#### WHAT IS BEING ASKED
Below are entries. Copy exactly the lines running from the line that holds "M1633,630L1793,647L1817,702L1627,690Z" to the line that holds "M754,2H771L790,43L753,60L732,12Z", with both ends included.

Records from a dataset:

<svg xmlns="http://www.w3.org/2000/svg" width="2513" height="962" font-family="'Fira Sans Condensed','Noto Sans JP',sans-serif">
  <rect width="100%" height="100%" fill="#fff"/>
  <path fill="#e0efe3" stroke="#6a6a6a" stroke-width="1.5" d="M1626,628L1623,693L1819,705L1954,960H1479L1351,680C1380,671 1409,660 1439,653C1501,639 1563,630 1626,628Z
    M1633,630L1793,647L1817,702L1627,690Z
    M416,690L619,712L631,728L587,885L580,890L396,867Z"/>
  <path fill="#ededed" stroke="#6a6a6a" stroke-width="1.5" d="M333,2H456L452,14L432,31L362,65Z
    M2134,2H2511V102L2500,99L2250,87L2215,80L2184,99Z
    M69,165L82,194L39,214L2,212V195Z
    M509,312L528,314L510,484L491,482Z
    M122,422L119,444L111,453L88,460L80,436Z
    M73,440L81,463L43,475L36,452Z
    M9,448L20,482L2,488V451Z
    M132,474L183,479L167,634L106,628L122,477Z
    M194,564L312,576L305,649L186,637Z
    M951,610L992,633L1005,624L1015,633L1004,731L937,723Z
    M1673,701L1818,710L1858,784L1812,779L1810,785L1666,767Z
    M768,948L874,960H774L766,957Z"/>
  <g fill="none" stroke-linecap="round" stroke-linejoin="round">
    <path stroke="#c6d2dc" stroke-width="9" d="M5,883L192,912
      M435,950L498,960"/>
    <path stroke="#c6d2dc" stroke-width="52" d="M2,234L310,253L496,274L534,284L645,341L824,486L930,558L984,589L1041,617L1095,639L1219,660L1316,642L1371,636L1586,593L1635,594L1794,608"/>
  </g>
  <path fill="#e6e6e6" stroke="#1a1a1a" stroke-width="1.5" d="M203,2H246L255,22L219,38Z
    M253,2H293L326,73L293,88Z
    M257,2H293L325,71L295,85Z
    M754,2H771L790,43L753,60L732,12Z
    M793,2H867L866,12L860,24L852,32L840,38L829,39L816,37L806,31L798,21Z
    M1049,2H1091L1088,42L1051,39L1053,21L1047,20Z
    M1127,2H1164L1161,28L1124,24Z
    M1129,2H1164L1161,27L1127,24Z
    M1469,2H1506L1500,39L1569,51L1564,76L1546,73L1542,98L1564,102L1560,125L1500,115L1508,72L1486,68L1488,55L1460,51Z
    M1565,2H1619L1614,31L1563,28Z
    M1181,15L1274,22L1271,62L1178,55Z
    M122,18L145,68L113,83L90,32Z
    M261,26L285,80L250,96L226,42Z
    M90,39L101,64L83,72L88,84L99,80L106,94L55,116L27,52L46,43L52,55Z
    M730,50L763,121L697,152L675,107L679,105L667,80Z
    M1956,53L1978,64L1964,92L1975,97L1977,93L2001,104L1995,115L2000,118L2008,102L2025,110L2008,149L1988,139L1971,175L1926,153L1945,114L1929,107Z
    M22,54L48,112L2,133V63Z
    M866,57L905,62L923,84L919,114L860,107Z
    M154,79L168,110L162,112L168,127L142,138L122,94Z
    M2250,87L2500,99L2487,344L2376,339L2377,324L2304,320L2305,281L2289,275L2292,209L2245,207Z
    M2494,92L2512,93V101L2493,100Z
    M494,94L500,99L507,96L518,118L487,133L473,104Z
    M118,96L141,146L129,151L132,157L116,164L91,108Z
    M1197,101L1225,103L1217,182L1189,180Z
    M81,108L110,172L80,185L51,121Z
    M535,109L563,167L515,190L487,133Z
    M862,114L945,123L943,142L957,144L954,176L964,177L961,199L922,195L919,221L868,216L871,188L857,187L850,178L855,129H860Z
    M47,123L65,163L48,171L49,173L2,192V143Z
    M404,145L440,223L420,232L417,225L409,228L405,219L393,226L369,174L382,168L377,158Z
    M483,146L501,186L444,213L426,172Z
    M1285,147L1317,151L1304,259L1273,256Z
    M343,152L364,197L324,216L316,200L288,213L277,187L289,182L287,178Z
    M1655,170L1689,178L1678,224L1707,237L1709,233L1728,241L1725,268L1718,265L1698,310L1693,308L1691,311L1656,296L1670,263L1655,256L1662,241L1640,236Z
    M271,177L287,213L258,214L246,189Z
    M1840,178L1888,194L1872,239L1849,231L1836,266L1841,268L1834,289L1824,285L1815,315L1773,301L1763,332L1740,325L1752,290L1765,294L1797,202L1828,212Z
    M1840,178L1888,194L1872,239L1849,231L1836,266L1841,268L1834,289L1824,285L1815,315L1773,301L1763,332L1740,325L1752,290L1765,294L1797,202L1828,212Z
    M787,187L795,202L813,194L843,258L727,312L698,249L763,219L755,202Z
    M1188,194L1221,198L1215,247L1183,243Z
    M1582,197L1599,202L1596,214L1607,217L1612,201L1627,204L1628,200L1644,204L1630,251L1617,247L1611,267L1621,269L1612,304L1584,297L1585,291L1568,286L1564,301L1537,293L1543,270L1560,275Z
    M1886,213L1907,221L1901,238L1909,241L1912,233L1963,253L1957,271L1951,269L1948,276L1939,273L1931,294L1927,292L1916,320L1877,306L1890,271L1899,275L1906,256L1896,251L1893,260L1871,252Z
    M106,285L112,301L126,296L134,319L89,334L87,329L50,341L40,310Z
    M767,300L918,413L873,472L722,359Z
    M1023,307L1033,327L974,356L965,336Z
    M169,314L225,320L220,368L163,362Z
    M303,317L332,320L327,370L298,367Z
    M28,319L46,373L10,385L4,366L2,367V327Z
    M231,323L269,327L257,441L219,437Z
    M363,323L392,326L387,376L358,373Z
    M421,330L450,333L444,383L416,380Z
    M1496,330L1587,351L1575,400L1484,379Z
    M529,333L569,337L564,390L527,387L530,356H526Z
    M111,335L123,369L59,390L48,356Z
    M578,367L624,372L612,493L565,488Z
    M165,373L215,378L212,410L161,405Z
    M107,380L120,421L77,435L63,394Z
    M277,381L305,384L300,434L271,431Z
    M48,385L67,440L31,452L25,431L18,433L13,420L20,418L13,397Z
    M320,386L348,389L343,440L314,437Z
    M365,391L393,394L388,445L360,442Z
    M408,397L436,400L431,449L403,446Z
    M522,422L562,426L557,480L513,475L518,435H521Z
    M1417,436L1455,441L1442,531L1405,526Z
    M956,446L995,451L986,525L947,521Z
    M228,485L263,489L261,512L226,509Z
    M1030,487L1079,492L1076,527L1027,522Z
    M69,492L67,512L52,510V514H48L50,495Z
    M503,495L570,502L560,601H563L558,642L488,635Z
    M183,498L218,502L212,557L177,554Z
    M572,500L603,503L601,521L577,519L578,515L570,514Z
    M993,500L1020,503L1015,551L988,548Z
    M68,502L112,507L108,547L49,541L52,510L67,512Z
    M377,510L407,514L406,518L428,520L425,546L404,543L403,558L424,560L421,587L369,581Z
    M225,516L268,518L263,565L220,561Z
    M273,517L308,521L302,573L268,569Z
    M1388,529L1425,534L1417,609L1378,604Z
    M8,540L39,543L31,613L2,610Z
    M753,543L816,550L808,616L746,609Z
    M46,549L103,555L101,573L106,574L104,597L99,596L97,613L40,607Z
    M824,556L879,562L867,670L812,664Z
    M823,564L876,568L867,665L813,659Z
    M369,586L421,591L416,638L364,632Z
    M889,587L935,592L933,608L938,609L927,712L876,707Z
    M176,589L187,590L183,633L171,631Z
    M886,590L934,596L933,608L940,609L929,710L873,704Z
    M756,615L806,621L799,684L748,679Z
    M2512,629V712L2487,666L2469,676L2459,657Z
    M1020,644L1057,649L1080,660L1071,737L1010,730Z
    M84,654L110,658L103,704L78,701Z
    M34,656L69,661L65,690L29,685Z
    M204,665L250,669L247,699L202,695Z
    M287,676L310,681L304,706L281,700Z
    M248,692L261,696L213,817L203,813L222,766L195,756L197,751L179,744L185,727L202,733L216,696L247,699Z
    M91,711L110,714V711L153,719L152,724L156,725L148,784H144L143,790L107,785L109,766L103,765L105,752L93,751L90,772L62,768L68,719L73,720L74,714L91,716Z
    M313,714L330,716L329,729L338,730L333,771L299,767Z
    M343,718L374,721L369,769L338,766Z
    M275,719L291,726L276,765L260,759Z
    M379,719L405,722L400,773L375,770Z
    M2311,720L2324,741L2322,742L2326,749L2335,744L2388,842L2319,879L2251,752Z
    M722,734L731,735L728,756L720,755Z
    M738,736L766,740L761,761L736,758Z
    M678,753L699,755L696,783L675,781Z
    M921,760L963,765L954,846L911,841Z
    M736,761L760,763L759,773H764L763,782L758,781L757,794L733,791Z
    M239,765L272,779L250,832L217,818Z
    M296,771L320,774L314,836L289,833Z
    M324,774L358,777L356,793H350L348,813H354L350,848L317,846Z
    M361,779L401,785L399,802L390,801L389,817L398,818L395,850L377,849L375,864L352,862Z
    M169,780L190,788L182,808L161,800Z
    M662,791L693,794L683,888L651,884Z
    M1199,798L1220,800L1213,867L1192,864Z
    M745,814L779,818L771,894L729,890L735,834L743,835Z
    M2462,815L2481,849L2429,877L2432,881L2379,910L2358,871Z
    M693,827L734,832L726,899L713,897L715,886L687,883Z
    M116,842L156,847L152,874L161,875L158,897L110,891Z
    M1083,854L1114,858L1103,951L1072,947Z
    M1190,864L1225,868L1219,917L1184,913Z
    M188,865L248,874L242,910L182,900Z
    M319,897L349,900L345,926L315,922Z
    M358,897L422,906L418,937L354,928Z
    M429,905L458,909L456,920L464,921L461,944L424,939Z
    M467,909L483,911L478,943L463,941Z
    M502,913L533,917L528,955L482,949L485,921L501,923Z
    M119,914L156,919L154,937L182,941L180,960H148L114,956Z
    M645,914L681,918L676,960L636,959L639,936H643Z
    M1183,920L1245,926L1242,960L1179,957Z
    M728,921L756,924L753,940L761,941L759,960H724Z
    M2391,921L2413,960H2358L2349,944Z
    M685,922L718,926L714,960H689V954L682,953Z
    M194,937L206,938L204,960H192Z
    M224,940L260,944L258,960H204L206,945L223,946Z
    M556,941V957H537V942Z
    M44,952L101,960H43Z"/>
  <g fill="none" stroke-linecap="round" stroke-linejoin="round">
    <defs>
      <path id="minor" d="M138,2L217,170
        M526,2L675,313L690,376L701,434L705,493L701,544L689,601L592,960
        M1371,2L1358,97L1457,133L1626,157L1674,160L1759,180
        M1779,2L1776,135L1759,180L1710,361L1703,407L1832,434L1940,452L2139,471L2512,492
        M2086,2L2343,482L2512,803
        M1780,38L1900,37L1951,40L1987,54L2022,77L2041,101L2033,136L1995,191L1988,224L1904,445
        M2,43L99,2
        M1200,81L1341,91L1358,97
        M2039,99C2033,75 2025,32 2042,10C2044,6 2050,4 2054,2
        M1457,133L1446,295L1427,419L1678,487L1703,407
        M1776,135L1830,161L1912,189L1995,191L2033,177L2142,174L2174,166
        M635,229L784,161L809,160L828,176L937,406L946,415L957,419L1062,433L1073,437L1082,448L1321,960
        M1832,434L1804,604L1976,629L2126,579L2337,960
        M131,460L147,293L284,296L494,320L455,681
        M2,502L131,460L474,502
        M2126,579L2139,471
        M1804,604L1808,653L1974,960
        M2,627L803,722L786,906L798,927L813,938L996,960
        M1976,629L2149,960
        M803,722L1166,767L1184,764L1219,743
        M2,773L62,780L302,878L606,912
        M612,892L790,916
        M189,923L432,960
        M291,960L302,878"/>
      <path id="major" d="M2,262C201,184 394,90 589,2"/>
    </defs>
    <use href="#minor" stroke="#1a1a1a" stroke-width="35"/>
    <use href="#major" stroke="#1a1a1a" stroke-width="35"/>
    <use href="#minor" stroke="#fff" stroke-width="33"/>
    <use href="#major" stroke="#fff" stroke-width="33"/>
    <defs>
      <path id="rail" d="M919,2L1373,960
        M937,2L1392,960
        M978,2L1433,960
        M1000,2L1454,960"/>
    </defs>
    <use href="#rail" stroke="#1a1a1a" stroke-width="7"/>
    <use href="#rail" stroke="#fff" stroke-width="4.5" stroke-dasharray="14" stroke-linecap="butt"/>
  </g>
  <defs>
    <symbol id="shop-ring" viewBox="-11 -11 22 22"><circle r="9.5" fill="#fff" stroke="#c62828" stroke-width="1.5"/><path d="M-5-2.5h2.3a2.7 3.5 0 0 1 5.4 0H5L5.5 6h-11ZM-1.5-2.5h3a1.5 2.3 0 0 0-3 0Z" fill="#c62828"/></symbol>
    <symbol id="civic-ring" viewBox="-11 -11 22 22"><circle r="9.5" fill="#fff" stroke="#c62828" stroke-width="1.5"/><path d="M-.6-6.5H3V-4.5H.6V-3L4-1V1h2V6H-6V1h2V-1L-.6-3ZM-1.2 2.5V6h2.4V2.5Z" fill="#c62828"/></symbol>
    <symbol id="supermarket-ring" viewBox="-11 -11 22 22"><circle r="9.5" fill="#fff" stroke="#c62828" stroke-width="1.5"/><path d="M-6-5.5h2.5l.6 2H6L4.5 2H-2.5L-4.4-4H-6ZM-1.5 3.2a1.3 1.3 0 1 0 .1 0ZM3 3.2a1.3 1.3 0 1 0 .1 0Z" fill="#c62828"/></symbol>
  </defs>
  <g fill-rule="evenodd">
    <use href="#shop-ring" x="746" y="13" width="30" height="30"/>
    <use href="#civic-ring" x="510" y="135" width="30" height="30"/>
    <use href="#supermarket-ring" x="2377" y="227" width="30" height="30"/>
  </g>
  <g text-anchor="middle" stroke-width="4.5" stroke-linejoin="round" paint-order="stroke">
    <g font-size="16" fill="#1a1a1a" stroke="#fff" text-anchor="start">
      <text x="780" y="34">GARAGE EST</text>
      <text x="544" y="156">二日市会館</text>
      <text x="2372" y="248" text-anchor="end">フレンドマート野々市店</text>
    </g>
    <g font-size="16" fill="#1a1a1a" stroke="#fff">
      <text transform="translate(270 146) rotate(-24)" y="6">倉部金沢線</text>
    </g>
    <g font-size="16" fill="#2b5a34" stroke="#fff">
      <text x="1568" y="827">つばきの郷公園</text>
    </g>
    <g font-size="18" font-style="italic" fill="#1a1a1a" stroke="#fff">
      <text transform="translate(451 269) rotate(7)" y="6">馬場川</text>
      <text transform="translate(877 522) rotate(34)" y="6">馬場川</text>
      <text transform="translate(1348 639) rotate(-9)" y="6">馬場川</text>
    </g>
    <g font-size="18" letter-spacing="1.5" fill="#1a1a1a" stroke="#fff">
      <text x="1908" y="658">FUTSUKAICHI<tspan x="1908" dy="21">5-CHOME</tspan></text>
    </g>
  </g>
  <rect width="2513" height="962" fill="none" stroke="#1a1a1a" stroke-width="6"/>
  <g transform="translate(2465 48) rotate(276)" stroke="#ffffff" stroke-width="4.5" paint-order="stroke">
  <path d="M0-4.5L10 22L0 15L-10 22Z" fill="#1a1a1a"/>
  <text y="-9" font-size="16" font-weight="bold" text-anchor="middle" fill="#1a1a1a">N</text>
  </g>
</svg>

#### SOLUTION FOR THIS PROBLEM
    M1633,630L1793,647L1817,702L1627,690Z
    M416,690L619,712L631,728L587,885L580,890L396,867Z"/>
  <path fill="#ededed" stroke="#6a6a6a" stroke-width="1.5" d="M333,2H456L452,14L432,31L362,65Z
    M2134,2H2511V102L2500,99L2250,87L2215,80L2184,99Z
    M69,165L82,194L39,214L2,212V195Z
    M509,312L528,314L510,484L491,482Z
    M122,422L119,444L111,453L88,460L80,436Z
    M73,440L81,463L43,475L36,452Z
    M9,448L20,482L2,488V451Z
    M132,474L183,479L167,634L106,628L122,477Z
    M194,564L312,576L305,649L186,637Z
    M951,610L992,633L1005,624L1015,633L1004,731L937,723Z
    M1673,701L1818,710L1858,784L1812,779L1810,785L1666,767Z
    M768,948L874,960H774L766,957Z"/>
  <g fill="none" stroke-linecap="round" stroke-linejoin="round">
    <path stroke="#c6d2dc" stroke-width="9" d="M5,883L192,912
      M435,950L498,960"/>
    <path stroke="#c6d2dc" stroke-width="52" d="M2,234L310,253L496,274L534,284L645,341L824,486L930,558L984,589L1041,617L1095,639L1219,660L1316,642L1371,636L1586,593L1635,594L1794,608"/>
  </g>
  <path fill="#e6e6e6" stroke="#1a1a1a" stroke-width="1.5" d="M203,2H246L255,22L219,38Z
    M253,2H293L326,73L293,88Z
    M257,2H293L325,71L295,85Z
    M754,2H771L790,43L753,60L732,12Z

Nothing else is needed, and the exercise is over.